-- Aim of the exercise --
The records are to be copied word for word, and the pictures dropped.

-- The records --
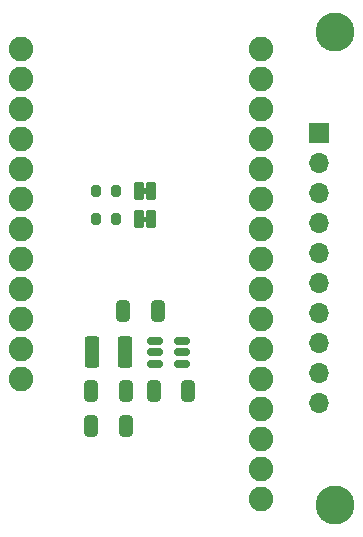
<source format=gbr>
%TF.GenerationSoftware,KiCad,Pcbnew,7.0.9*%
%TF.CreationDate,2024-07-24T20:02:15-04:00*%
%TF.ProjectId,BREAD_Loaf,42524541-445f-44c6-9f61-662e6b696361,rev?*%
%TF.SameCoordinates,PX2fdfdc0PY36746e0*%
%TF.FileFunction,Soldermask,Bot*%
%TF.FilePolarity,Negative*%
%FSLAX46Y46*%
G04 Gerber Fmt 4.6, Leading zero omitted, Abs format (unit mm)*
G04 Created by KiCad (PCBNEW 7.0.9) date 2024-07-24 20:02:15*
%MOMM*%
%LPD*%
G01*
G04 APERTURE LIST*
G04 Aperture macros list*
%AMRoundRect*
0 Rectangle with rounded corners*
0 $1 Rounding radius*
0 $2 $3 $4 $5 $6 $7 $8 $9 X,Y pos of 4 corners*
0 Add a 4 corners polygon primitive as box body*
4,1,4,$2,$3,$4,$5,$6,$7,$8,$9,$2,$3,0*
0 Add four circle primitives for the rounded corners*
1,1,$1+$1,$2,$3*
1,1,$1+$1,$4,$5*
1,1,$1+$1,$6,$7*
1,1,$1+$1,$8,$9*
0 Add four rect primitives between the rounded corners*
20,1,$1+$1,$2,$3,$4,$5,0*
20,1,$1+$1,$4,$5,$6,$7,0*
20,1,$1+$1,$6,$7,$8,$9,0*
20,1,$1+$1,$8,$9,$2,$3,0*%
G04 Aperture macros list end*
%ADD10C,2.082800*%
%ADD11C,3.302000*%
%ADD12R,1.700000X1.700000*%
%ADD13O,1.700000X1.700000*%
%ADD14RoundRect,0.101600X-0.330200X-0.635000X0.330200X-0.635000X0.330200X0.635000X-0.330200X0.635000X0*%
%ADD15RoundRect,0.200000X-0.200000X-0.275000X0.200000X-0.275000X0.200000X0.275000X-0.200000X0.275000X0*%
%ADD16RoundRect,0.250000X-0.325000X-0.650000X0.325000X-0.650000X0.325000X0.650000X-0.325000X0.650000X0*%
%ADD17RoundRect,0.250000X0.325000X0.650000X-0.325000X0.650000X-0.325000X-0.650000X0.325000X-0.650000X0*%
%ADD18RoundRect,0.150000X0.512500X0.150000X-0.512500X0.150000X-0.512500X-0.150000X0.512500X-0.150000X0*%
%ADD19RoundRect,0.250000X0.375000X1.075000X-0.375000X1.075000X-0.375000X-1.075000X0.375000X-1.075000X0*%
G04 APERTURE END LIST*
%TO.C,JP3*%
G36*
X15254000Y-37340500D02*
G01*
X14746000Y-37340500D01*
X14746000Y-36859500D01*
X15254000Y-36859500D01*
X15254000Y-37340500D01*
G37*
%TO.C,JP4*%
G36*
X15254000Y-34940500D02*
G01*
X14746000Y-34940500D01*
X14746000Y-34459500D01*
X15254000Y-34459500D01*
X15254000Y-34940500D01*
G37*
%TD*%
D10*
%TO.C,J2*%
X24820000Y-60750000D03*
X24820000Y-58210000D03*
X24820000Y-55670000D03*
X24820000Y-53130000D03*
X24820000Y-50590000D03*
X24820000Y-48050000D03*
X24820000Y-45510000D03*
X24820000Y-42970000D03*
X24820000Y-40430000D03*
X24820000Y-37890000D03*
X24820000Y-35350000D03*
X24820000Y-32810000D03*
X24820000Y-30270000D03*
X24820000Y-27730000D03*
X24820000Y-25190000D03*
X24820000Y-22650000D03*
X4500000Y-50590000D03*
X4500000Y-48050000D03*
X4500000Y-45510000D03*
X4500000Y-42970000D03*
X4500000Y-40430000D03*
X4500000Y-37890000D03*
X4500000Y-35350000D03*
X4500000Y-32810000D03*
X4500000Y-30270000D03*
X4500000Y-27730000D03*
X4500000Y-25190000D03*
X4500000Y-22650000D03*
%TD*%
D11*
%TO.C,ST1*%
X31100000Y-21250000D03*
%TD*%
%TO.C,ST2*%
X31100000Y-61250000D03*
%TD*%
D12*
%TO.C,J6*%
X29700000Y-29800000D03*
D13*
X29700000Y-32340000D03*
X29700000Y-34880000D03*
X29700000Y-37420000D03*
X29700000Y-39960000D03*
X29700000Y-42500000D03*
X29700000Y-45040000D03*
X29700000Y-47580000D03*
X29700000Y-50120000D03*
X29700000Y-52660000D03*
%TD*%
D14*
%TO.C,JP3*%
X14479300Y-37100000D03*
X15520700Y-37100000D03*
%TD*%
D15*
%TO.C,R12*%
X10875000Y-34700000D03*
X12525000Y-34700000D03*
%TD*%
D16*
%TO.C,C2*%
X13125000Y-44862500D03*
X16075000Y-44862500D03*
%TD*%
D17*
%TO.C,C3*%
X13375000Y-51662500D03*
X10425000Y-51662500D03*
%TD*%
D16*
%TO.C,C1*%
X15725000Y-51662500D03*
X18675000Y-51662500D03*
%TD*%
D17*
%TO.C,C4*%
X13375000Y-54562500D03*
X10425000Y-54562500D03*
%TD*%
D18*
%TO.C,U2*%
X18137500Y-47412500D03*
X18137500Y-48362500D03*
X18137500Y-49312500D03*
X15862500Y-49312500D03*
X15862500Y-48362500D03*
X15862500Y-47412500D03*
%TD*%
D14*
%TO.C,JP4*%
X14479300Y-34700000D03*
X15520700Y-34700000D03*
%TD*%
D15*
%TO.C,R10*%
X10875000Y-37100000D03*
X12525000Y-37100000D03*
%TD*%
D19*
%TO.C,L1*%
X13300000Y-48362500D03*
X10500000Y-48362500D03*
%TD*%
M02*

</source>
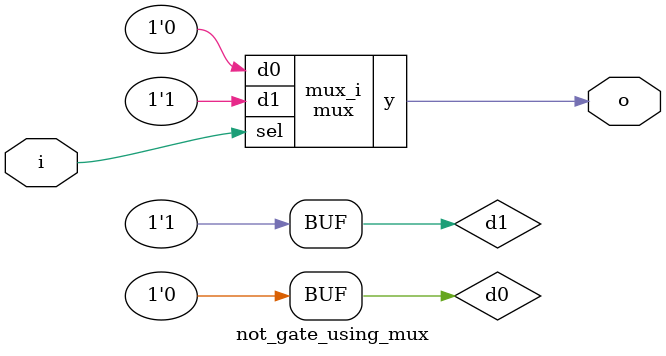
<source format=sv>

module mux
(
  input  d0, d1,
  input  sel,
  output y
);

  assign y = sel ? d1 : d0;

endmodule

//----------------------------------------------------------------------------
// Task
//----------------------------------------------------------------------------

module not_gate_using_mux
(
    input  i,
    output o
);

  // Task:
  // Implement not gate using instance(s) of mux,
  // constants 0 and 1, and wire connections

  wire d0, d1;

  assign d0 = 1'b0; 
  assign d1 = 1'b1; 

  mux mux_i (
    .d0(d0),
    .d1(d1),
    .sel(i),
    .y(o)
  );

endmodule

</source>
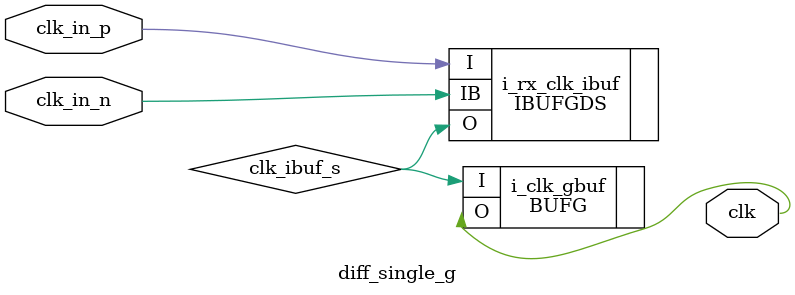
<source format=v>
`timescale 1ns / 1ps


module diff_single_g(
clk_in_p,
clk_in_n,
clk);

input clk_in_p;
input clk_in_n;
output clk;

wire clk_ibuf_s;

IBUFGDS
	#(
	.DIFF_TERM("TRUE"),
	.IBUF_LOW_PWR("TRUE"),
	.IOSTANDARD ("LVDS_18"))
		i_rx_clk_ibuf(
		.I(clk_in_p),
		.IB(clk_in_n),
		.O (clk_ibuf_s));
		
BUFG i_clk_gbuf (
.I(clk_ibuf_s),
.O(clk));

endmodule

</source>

-- Answer for this exercise --
<source format=gbr>
%TF.GenerationSoftware,KiCad,Pcbnew,7.0.9*%
%TF.CreationDate,2024-07-24T20:02:15-04:00*%
%TF.ProjectId,BREAD_Loaf,42524541-445f-44c6-9f61-662e6b696361,rev?*%
%TF.SameCoordinates,PX2fdfdc0PY36746e0*%
%TF.FileFunction,Soldermask,Bot*%
%TF.FilePolarity,Negative*%
%FSLAX46Y46*%
G04 Gerber Fmt 4.6, Leading zero omitted, Abs format (unit mm)*
G04 Created by KiCad (PCBNEW 7.0.9) date 2024-07-24 20:02:15*
%MOMM*%
%LPD*%
G01*
G04 APERTURE LIST*
G04 Aperture macros list*
%AMRoundRect*
0 Rectangle with rounded corners*
0 $1 Rounding radius*
0 $2 $3 $4 $5 $6 $7 $8 $9 X,Y pos of 4 corners*
0 Add a 4 corners polygon primitive as box body*
4,1,4,$2,$3,$4,$5,$6,$7,$8,$9,$2,$3,0*
0 Add four circle primitives for the rounded corners*
1,1,$1+$1,$2,$3*
1,1,$1+$1,$4,$5*
1,1,$1+$1,$6,$7*
1,1,$1+$1,$8,$9*
0 Add four rect primitives between the rounded corners*
20,1,$1+$1,$2,$3,$4,$5,0*
20,1,$1+$1,$4,$5,$6,$7,0*
20,1,$1+$1,$6,$7,$8,$9,0*
20,1,$1+$1,$8,$9,$2,$3,0*%
G04 Aperture macros list end*
%ADD10C,2.082800*%
%ADD11C,3.302000*%
%ADD12R,1.700000X1.700000*%
%ADD13O,1.700000X1.700000*%
%ADD14RoundRect,0.101600X-0.330200X-0.635000X0.330200X-0.635000X0.330200X0.635000X-0.330200X0.635000X0*%
%ADD15RoundRect,0.200000X-0.200000X-0.275000X0.200000X-0.275000X0.200000X0.275000X-0.200000X0.275000X0*%
%ADD16RoundRect,0.250000X-0.325000X-0.650000X0.325000X-0.650000X0.325000X0.650000X-0.325000X0.650000X0*%
%ADD17RoundRect,0.250000X0.325000X0.650000X-0.325000X0.650000X-0.325000X-0.650000X0.325000X-0.650000X0*%
%ADD18RoundRect,0.150000X0.512500X0.150000X-0.512500X0.150000X-0.512500X-0.150000X0.512500X-0.150000X0*%
%ADD19RoundRect,0.250000X0.375000X1.075000X-0.375000X1.075000X-0.375000X-1.075000X0.375000X-1.075000X0*%
G04 APERTURE END LIST*
%TO.C,JP3*%
G36*
X15254000Y-37340500D02*
G01*
X14746000Y-37340500D01*
X14746000Y-36859500D01*
X15254000Y-36859500D01*
X15254000Y-37340500D01*
G37*
%TO.C,JP4*%
G36*
X15254000Y-34940500D02*
G01*
X14746000Y-34940500D01*
X14746000Y-34459500D01*
X15254000Y-34459500D01*
X15254000Y-34940500D01*
G37*
%TD*%
D10*
%TO.C,J2*%
X24820000Y-60750000D03*
X24820000Y-58210000D03*
X24820000Y-55670000D03*
X24820000Y-53130000D03*
X24820000Y-50590000D03*
X24820000Y-48050000D03*
X24820000Y-45510000D03*
X24820000Y-42970000D03*
X24820000Y-40430000D03*
X24820000Y-37890000D03*
X24820000Y-35350000D03*
X24820000Y-32810000D03*
X24820000Y-30270000D03*
X24820000Y-27730000D03*
X24820000Y-25190000D03*
X24820000Y-22650000D03*
X4500000Y-50590000D03*
X4500000Y-48050000D03*
X4500000Y-45510000D03*
X4500000Y-42970000D03*
X4500000Y-40430000D03*
X4500000Y-37890000D03*
X4500000Y-35350000D03*
X4500000Y-32810000D03*
X4500000Y-30270000D03*
X4500000Y-27730000D03*
X4500000Y-25190000D03*
X4500000Y-22650000D03*
%TD*%
D11*
%TO.C,ST1*%
X31100000Y-21250000D03*
%TD*%
%TO.C,ST2*%
X31100000Y-61250000D03*
%TD*%
D12*
%TO.C,J6*%
X29700000Y-29800000D03*
D13*
X29700000Y-32340000D03*
X29700000Y-34880000D03*
X29700000Y-37420000D03*
X29700000Y-39960000D03*
X29700000Y-42500000D03*
X29700000Y-45040000D03*
X29700000Y-47580000D03*
X29700000Y-50120000D03*
X29700000Y-52660000D03*
%TD*%
D14*
%TO.C,JP3*%
X14479300Y-37100000D03*
X15520700Y-37100000D03*
%TD*%
D15*
%TO.C,R12*%
X10875000Y-34700000D03*
X12525000Y-34700000D03*
%TD*%
D16*
%TO.C,C2*%
X13125000Y-44862500D03*
X16075000Y-44862500D03*
%TD*%
D17*
%TO.C,C3*%
X13375000Y-51662500D03*
X10425000Y-51662500D03*
%TD*%
D16*
%TO.C,C1*%
X15725000Y-51662500D03*
X18675000Y-51662500D03*
%TD*%
D17*
%TO.C,C4*%
X13375000Y-54562500D03*
X10425000Y-54562500D03*
%TD*%
D18*
%TO.C,U2*%
X18137500Y-47412500D03*
X18137500Y-48362500D03*
X18137500Y-49312500D03*
X15862500Y-49312500D03*
X15862500Y-48362500D03*
X15862500Y-47412500D03*
%TD*%
D14*
%TO.C,JP4*%
X14479300Y-34700000D03*
X15520700Y-34700000D03*
%TD*%
D15*
%TO.C,R10*%
X10875000Y-37100000D03*
X12525000Y-37100000D03*
%TD*%
D19*
%TO.C,L1*%
X13300000Y-48362500D03*
X10500000Y-48362500D03*
%TD*%
M02*

</source>
<source format=sv>

module mux
(
  input  d0, d1,
  input  sel,
  output y
);

  assign y = sel ? d1 : d0;

endmodule

//----------------------------------------------------------------------------
// Task
//----------------------------------------------------------------------------

module not_gate_using_mux
(
    input  i,
    output o
);

  // Task:
  // Implement not gate using instance(s) of mux,
  // constants 0 and 1, and wire connections

  wire d0, d1;

  assign d0 = 1'b0; 
  assign d1 = 1'b1; 

  mux mux_i (
    .d0(d0),
    .d1(d1),
    .sel(i),
    .y(o)
  );

endmodule

</source>
<source format=v>
`timescale 1ns / 1ps


module diff_single_g(
clk_in_p,
clk_in_n,
clk);

input clk_in_p;
input clk_in_n;
output clk;

wire clk_ibuf_s;

IBUFGDS
	#(
	.DIFF_TERM("TRUE"),
	.IBUF_LOW_PWR("TRUE"),
	.IOSTANDARD ("LVDS_18"))
		i_rx_clk_ibuf(
		.I(clk_in_p),
		.IB(clk_in_n),
		.O (clk_ibuf_s));
		
BUFG i_clk_gbuf (
.I(clk_ibuf_s),
.O(clk));

endmodule

</source>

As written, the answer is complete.